La Gazette de la grande ile

Madagascar : champion des grèves

Publié le 06 juillet 2022

Selon le dictionnaire Larousse, la grève est une cessation collective et concertée du travail en vue d’appuyer des revendications professionnelles dont l’employeur a connaissance. C’est aussi, une cessation volontaire par les salariés, en vue de défendre leur statut acquis.

Maintenant que vous avez les bases, peut-on dire que ce qui se passe chez nous est normal ? La grève est partout et dans tous les secteurs, public et privé, mais dans cet article, nous allons faire le point sur deux domaines.

Éducation

C’est l’affaire de toute la nation et la base du développement de toute société. Malheureusement, dans la Grande Ile, c’est le premier domaine à être victime de la mauvaise gouvernance. Il ne se passe pas une seule année où les enseignants et les étudiants ne fassent pas grève. La raison ? Salaires, indemnités ou bourses non payées. La plus récente revendication est celle des correcteurs de l’examen officiel BEPC qui n’ont pas été payés depuis deux ans, affirment-ils. Celui du SECES et bien sûr, n’oublions pas les étudiants d’Ankatso et de Vontovorona.

C’est le futur de nos enfants et de notre société qu’ils détruisent.
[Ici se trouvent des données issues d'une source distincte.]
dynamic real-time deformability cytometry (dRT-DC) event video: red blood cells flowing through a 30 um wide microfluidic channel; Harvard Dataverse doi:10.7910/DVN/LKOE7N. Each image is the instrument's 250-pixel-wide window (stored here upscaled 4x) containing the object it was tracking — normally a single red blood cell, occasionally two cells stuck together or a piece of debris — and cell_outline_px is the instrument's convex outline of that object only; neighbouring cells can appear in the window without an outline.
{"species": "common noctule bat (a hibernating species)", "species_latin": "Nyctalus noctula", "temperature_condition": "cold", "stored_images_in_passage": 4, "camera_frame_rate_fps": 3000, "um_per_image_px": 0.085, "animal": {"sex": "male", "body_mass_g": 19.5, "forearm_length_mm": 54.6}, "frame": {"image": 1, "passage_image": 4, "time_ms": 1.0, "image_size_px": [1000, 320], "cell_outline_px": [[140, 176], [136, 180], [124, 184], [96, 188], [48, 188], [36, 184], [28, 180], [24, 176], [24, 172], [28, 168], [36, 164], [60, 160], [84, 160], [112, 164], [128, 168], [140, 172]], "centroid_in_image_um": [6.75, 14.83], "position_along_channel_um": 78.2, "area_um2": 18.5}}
Ministère des Affaires Etrangères (MAE)

Le 24 juin 2022, les agents du ministère des Affaires étrangères disent entrer en grève et annoncent un service minimum aussi bien au sein du département central qu’au niveau des représentations malgaches à l’étranger. Dans l’Édito de la Gazette de la Grande Ile du 27 juin, on parlait d’une revendication qui détonne mixée au contexte actuel (inflation galopante et imminence de la hausse des prix des carburants). Outre le non-paiement de leur salaire, ils réclament l’arrêt des discriminations raciales au sein de ce ministère. Ont été également cités : « L’application effective des dispositions régissant la carrière de ses membres, notamment le système de rotation et d’affectation entre le Département central et les représentations extérieures de Madagascar pour les agents diplomatiques et consulaires, ainsi que la perception des émoluments dont la dotation a déjà été approuvée par le Gouvernement et dont le budget correspondant est déjà inscrit dans la Loi de Finances au titre du budget du MAE. »

Dans le contexte incertain que vit le pays, tout peut arriver – tout est à craindre. La population est tellement dépassée par la situation actuelle qu’elle trouve et pense que la seule solution est de faire grève, pourtant, c’est le gouvernement et l’administration dirigée par le sucré du peuple et ses ministres corrompus qui sont à blâmer.